Passage provided:
──────

He will learn OP. You are not his skivvy. He needs to learn respect. That is appalling behaviour from an adult son. You should be glad he is gone. Don't contact him first. Let him work out how bad he's been and come back to apologise to you and DH.

caringcarer · 27/04/2024 20:52

My adult DS moved out last July. Whilst he was home he did all his own laundry and bedmaking. He cooked for DH and me and our foster done twice a week. He never left any mess in the kitchen. He emptied the kitchen bin and put it out into the dustbin and sorted all the recycling and got it out on the correct day. He also carried all the shopping in from my car for me and unpacked and put it away. He had his own shower room and kept it clean. He cleaned his own room once a week. He also often rang me if he was put and asked if I wanted any bits of shopping collected on his way home. He also used to treat me to breakfast on the day he went to work later. He paid £300 per week towards food and utilities whilst saving for his deposit. He often made me and DH a cup of coffee or tea. I'm not swapping him for your ds mind!

──────

Excerpts from a dataset:
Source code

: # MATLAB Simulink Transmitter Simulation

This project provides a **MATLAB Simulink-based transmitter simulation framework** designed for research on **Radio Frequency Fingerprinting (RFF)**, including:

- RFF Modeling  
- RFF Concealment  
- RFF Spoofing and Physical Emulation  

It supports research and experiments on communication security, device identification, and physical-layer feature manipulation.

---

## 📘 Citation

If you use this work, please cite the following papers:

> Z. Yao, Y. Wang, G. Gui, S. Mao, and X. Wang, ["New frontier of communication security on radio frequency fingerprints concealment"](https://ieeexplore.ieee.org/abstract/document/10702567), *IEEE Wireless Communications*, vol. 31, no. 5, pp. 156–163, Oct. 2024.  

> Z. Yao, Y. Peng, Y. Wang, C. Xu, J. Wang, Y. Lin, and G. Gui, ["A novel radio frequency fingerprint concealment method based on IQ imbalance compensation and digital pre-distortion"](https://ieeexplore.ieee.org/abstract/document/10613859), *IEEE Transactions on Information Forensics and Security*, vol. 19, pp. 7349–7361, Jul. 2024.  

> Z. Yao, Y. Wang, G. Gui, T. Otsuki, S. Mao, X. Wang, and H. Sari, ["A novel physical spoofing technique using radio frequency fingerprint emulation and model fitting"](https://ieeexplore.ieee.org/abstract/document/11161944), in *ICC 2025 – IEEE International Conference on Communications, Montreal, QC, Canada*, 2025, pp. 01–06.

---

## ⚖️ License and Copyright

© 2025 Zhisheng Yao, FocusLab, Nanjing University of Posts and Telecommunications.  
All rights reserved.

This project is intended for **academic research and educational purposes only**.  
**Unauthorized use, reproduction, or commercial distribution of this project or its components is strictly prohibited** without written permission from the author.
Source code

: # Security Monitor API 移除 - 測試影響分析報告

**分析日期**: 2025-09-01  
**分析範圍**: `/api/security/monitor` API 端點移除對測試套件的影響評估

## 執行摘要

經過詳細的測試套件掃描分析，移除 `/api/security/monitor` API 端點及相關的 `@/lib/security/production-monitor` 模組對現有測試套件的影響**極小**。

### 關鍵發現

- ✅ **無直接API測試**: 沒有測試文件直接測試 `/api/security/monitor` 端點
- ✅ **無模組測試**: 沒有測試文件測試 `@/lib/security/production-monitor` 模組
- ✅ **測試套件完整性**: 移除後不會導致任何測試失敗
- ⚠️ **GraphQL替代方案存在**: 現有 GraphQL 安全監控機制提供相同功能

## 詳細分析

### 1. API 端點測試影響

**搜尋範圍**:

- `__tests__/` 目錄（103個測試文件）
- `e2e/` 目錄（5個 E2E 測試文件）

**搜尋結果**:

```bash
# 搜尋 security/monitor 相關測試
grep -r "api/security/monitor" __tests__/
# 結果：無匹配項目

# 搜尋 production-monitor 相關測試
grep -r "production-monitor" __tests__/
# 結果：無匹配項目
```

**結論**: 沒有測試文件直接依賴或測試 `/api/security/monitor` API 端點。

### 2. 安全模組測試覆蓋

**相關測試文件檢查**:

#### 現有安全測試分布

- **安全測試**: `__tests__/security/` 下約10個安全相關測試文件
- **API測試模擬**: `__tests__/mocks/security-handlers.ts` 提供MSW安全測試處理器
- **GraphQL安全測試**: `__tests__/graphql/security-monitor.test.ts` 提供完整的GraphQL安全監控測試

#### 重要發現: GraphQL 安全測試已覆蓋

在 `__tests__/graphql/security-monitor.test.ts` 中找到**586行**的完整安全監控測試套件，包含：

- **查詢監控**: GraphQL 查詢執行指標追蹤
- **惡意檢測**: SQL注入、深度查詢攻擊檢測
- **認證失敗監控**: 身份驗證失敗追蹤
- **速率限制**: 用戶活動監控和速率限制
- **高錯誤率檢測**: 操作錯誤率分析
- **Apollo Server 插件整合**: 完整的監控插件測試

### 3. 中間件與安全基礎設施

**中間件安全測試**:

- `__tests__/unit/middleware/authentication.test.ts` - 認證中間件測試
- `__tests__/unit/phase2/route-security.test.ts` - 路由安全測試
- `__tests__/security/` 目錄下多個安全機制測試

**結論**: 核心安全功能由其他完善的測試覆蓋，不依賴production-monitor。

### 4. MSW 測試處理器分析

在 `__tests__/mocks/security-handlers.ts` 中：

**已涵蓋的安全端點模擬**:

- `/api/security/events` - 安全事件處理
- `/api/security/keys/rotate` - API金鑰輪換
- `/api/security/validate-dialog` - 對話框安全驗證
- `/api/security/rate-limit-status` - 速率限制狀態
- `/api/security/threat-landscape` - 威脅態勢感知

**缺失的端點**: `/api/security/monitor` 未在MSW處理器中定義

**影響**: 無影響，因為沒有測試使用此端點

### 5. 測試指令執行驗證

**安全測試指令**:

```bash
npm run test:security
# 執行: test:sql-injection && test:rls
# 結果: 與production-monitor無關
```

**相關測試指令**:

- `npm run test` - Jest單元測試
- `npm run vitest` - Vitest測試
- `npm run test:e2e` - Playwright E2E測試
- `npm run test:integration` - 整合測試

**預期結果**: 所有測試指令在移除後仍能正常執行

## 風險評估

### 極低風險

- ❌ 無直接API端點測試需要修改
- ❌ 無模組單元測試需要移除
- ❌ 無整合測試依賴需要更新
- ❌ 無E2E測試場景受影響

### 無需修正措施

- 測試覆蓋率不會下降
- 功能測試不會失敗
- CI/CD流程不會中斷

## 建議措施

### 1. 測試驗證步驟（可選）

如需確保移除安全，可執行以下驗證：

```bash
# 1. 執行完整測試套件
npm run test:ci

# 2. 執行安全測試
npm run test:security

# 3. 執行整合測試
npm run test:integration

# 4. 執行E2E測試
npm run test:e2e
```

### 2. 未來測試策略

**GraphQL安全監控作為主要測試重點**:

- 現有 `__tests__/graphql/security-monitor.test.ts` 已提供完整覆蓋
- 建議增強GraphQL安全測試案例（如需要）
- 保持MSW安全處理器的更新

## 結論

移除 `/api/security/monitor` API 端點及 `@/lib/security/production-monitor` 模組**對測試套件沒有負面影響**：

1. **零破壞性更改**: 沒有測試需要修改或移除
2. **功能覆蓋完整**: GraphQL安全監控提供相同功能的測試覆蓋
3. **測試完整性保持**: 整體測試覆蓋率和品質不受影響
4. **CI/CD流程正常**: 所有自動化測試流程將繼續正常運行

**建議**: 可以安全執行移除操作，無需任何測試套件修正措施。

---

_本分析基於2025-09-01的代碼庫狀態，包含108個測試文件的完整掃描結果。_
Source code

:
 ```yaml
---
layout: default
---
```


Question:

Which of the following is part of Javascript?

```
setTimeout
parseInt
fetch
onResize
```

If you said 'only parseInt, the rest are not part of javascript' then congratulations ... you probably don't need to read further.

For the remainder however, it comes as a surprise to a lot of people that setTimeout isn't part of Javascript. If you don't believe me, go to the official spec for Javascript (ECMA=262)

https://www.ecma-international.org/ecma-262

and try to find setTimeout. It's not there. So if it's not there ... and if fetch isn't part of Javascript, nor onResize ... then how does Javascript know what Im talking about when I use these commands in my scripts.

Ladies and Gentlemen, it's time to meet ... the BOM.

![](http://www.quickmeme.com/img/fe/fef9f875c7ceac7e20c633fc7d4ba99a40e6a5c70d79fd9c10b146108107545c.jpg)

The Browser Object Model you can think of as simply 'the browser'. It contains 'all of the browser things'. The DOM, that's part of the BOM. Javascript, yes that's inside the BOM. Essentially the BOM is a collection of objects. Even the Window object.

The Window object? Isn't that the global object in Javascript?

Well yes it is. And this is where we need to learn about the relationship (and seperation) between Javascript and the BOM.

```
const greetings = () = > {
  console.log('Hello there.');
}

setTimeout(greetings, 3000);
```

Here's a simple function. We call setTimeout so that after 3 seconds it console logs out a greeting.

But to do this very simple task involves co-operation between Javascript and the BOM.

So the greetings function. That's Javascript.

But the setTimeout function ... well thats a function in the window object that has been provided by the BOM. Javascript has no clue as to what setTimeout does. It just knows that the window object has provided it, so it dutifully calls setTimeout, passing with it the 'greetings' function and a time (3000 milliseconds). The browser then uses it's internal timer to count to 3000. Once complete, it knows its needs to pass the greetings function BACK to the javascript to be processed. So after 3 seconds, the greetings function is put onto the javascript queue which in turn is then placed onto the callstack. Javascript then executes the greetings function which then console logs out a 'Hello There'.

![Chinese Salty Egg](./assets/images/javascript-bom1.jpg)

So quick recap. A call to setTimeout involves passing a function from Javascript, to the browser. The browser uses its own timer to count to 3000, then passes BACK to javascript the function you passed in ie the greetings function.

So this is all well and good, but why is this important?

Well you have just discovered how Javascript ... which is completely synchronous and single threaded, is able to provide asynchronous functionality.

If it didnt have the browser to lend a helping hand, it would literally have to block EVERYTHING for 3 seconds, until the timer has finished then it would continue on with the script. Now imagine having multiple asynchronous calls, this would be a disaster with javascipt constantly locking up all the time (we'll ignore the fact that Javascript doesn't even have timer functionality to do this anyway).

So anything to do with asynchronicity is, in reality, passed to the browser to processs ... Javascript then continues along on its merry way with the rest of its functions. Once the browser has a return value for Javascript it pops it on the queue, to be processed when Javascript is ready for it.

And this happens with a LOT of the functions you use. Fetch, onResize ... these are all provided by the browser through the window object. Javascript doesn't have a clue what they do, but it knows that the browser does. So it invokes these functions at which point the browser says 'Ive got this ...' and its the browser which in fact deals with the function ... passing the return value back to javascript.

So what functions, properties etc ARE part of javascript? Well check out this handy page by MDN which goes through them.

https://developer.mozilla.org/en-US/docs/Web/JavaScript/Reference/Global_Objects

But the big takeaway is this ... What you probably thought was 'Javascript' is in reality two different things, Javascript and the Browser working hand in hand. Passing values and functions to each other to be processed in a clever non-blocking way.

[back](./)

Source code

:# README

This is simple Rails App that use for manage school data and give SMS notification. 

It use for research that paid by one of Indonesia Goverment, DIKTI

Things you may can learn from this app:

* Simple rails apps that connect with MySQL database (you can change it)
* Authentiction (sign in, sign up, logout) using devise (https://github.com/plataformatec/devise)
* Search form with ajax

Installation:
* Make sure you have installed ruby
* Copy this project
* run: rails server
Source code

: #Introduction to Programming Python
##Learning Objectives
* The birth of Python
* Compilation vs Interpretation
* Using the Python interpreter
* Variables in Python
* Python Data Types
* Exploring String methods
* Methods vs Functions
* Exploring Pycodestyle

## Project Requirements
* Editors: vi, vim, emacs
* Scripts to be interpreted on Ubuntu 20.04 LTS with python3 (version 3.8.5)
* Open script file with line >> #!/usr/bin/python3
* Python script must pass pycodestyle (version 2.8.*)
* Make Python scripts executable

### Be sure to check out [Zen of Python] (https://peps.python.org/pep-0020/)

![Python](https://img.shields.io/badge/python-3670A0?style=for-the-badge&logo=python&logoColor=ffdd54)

──────

Check your understanding:
a: Retype the stretch of the forum excerpt from "My adult DS" through "your ds mind!".
b: Answer these questions using the forum excerpt:
(i) In the first paragraph, who should the son come back to apologize to?
(ii) When did caringcarer's adult son move out?
(iii) How much did that son pay each week toward food and utilities?

Solutions to the tasks:
a:
My adult DS moved out last July. Whilst he was home he did all his own laundry and bedmaking. He cooked for DH and me and our foster done twice a week. He never left any mess in the kitchen. He emptied the kitchen bin and put it out into the dustbin and sorted all the recycling and got it out on the correct day. He also carried all the shopping in from my car for me and unpacked and put it away. He had his own shower room and kept it clean. He cleaned his own room once a week. He also often rang me if he was put and asked if I wanted any bits of shopping collected on his way home. He also used to treat me to breakfast on the day he went to work later. He paid £300 per week towards food and utilities whilst saving for his deposit. He often made me and DH a cup of coffee or tea. I'm not swapping him for your ds mind!

b:
(i) To "you and DH."
(ii) Last July.
(iii) £300 per week.